There is a chance that someone could fall back into REM sleep after snoozing their alarm, said Patrick Fuller, PhD, neurologist and professor of neurological surgery at UC Davis Health. But even continuing in deeper sleep while snoozing presents some issues. “You might throw yourself, for example, back into a REM cycle,” Fuller told Health. “It’s very confusing to the brain—you wake up foggy, disoriented.”
This could be linked to a phenomenon called sleep inertia, which is that feeling of grogginess, disorientation, or slower thinking that many people experience after waking up in the morning or from a longer nap. Researchers are still trying to come to a conclusion about the relationship between sleep inertia and depth of sleep. But waking up from a deeper sleep may lead to greater sleep inertia, or grogginess—in a study of mice and rats, researchers found that neurons were “off” or slower to fire when waking up from REM sleep versus non-REM sleep.
As a result, pressing snooze repeatedly may actually make someone feel more disoriented and tired after they get out of bed, Fuller said.
If a person has the extra time to hit the snooze button in the morning, Dr. Kansagra said, the healthier option would be to simply get up with one alarm instead of multiple. “Just set your alarm to the latest possible time you can wake up,” he said. “That way you’ve guaranteed yourself getting as much sleep as possible that’s better quality, rather than having to hit the snooze button multiple times.”
A Sign of Sleep Deprivation?
Though snoozing may not be part of an ideal part of a person’s sleep routine, Fuller said, it’s certainly not dangerous. The real concern with pressing the snooze button frequently is that it’s likely a symptom of a much larger issue.

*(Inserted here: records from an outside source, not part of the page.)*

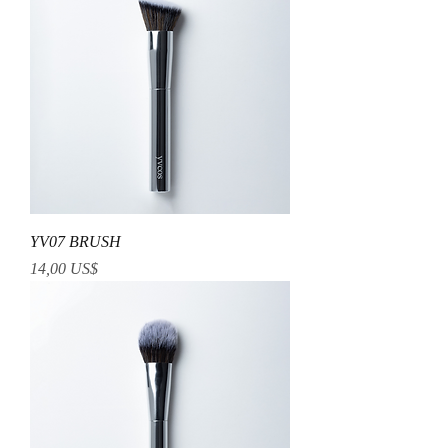
YV07 BRUSH
Precio
14,00 US$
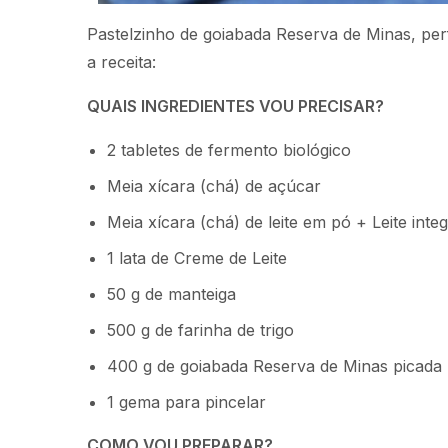
Pastelzinho de goiabada Reserva de Minas, per
a receita:
QUAIS INGREDIENTES VOU PRECISAR?
2 tabletes de fermento biológico
Meia xícara (chá) de açúcar
Meia xícara (chá) de leite em pó + Leite int
1 lata de Creme de Leite
50 g de manteiga
500 g de farinha de trigo
400 g de goiabada Reserva de Minas picada
1 gema para pincelar
COMO VOU PREPARAR?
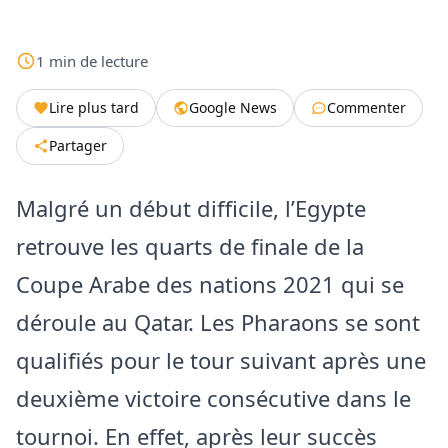
1
min
de lecture
Lire plus tard
Google News
Commenter
Partager
Malgré un début difficile, l’Egypte
retrouve les quarts de finale de la
Coupe Arabe des nations 2021 qui se
déroule au Qatar. Les Pharaons se sont
qualifiés pour le tour suivant après une
deuxième victoire consécutive dans le
tournoi. En effet, après leur succès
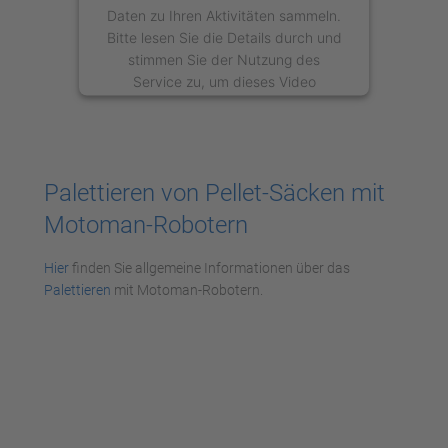
Daten zu Ihren Aktivitäten sammeln.
Bitte lesen Sie die Details durch und
stimmen Sie der Nutzung des
Service zu, um dieses Video
anzusehen.
Mehr Informationen
Palettieren von Pellet-Säcken mit
Akzeptieren
Motoman-Robotern
powered by
Usercentrics Consent
Management Platform
Hier
finden Sie allgemeine Informationen über das
Palettieren
mit Motoman-Robotern.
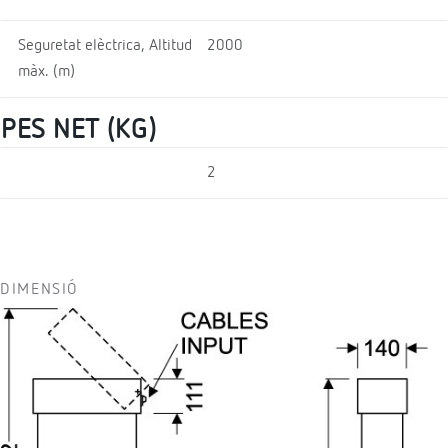
Seguretat elèctrica, Altitud
2000
màx. (m)
PES NET (KG)
2
DIMENSIÓ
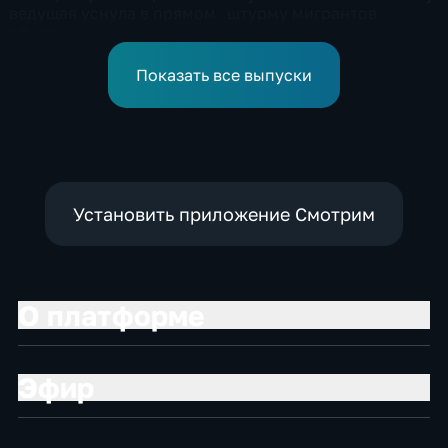
ведущая уснула в прямом
штурму мигрантов
эфире
Показать все выпуски
Установить приложение Смотрим
О платформе
Эфир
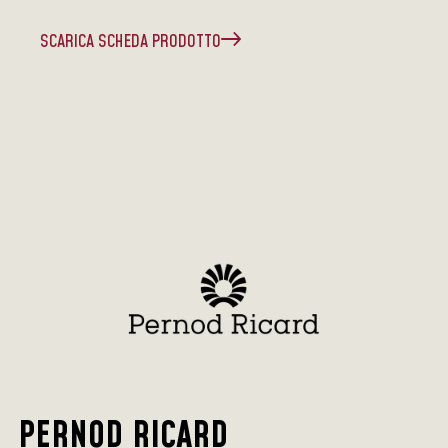
SCARICA SCHEDA PRODOTTO
PERNOD RICARD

Though it may seem improbable, experts agreed that in a perfect world, people shouldn’t even need an alarm clock to wake up in the morning. They should rather wake up naturally once the body has gotten as much sleep as it needs. “The issue isn’t so much the alarm clock and the snooze button itself, it’s that you’re sleep deprived and you just need to get more sleep,” said Fuller.
And this is, unfortunately, quite common. In one study just over half of people—about 57%—reported needing multiple alarms to get out of bed in the mornings. And about one in three American adults aren’t getting enough sleep, with almost 40% saying they fall asleep during the day without meaning to at least once a month.
There are still many questions surrounding snoozing and how it affects health long term. But the data on sleep deprivation is clear—it’s been linked to type 2 diabetes, depression, obesity, and heart disease, and it can create dangerous situations while people are driving or working.